Got to fish Saturday and Sunday Morning this weekend.  Caught a ton of undersize trout and a few small bluefish.  The flounder seem to have left as I only caught 1.

A little frustrated, I decided to explore some new areas for redfish.  BINGO!  I caught about 15 on Saturday and took my buddy Ray on Sunday.  We caught 13.  Most were upper slot size with a few oversize.  We had a blast.  All were caught on gold spoons in shallow water.


----------



## wjpitts (Apr 27, 2011)

More pics.


----------



## boggob (Feb 20, 2007)

Nice job! Gotta love living in paradise.


----------



## wjpitts (Apr 27, 2011)

It is pretty close to paradise, especially when the fish are biting. This was a great weekend.

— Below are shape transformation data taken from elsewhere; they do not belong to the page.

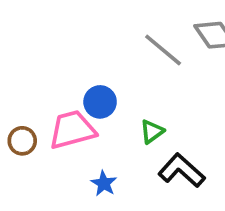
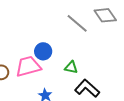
green triangle: (152, 132) -> (71, 67), turned 48

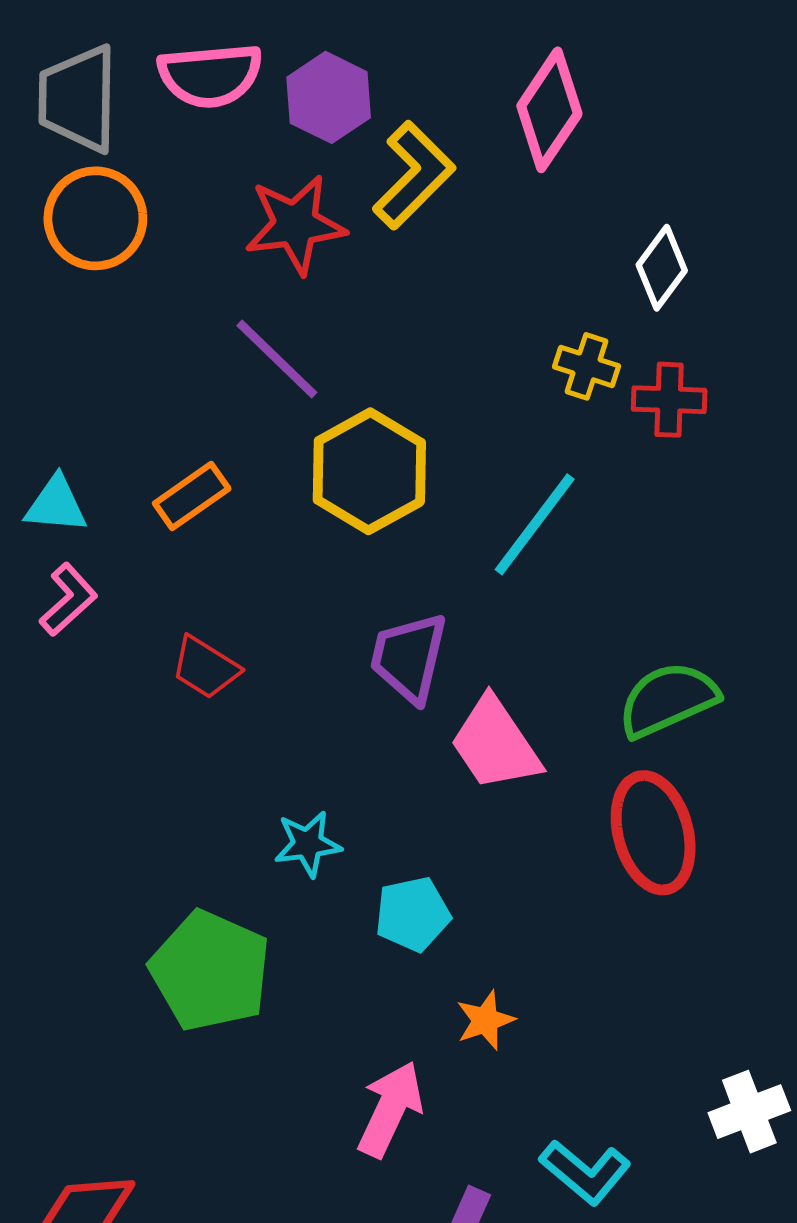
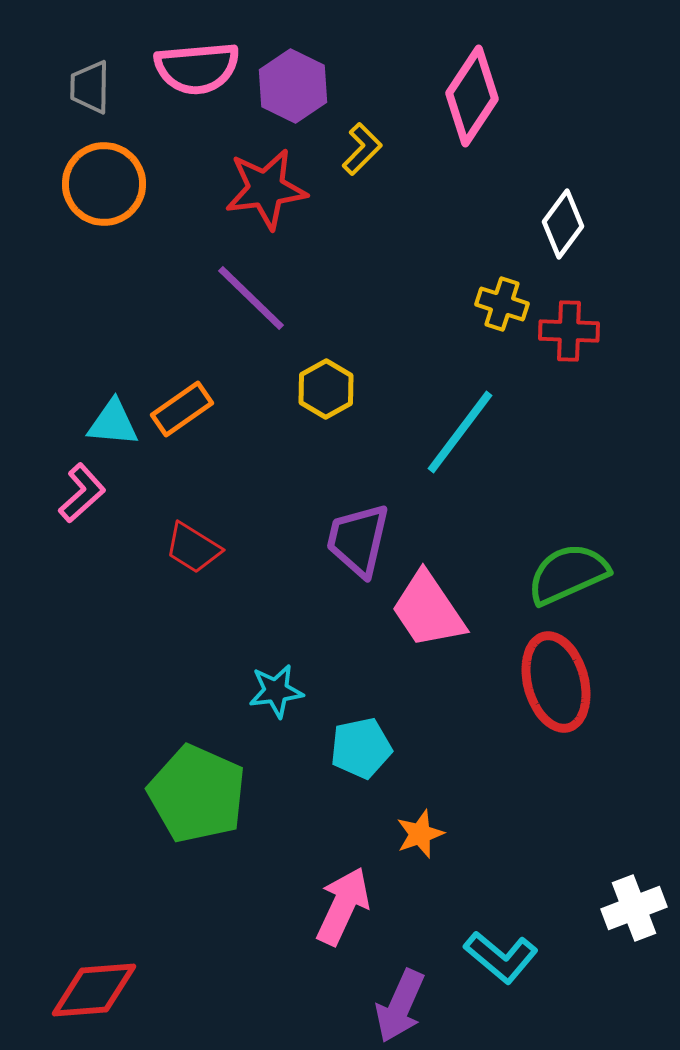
gray trapezoid: (78, 99) -> (90, 87), size x0.6
yellow L-shape: (414, 175) -> (362, 149), size x0.6
yellow hexagon: (369, 471) -> (326, 389), size x0.6
cyan triangle: (56, 505) -> (113, 423), moved

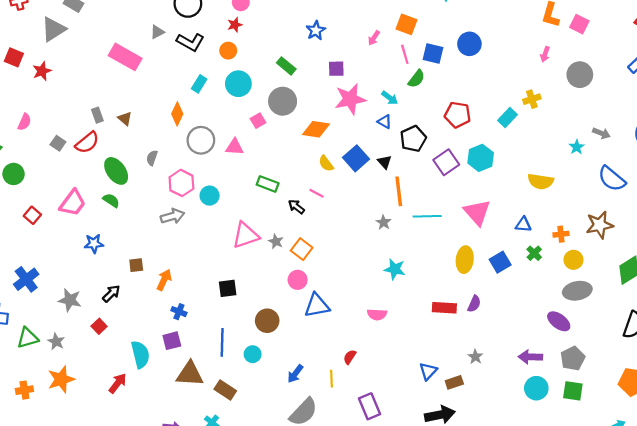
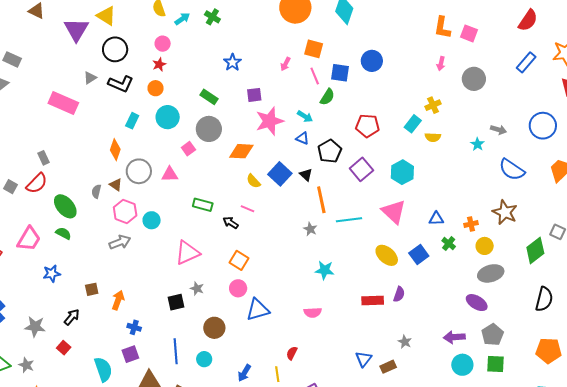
brown triangle: (125, 119) -> (116, 185), moved
cyan hexagon: (481, 158) -> (402, 172), moved
yellow semicircle: (541, 181) -> (433, 137), moved, size x0.7
brown star: (600, 225) -> (505, 212), turned -30
gray star: (276, 241) -> (197, 289), moved
yellow ellipse: (465, 260) -> (387, 255), turned -50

I'm gonna post one more pic since I can't figure out how to post multiple pics in a post.


----------



## HaMm3r (Dec 11, 2006)

Good looking reds there! Thanks for sharing.


----------



## Punkrawqer (Dec 26, 2009)

I love finding new spots! Great job!


----------



## wjpitts (Apr 27, 2011)

> I love finding new spots! Great job!



Me too. It's a big bay and I've just started exploring. There are a lot more spots to find.


----------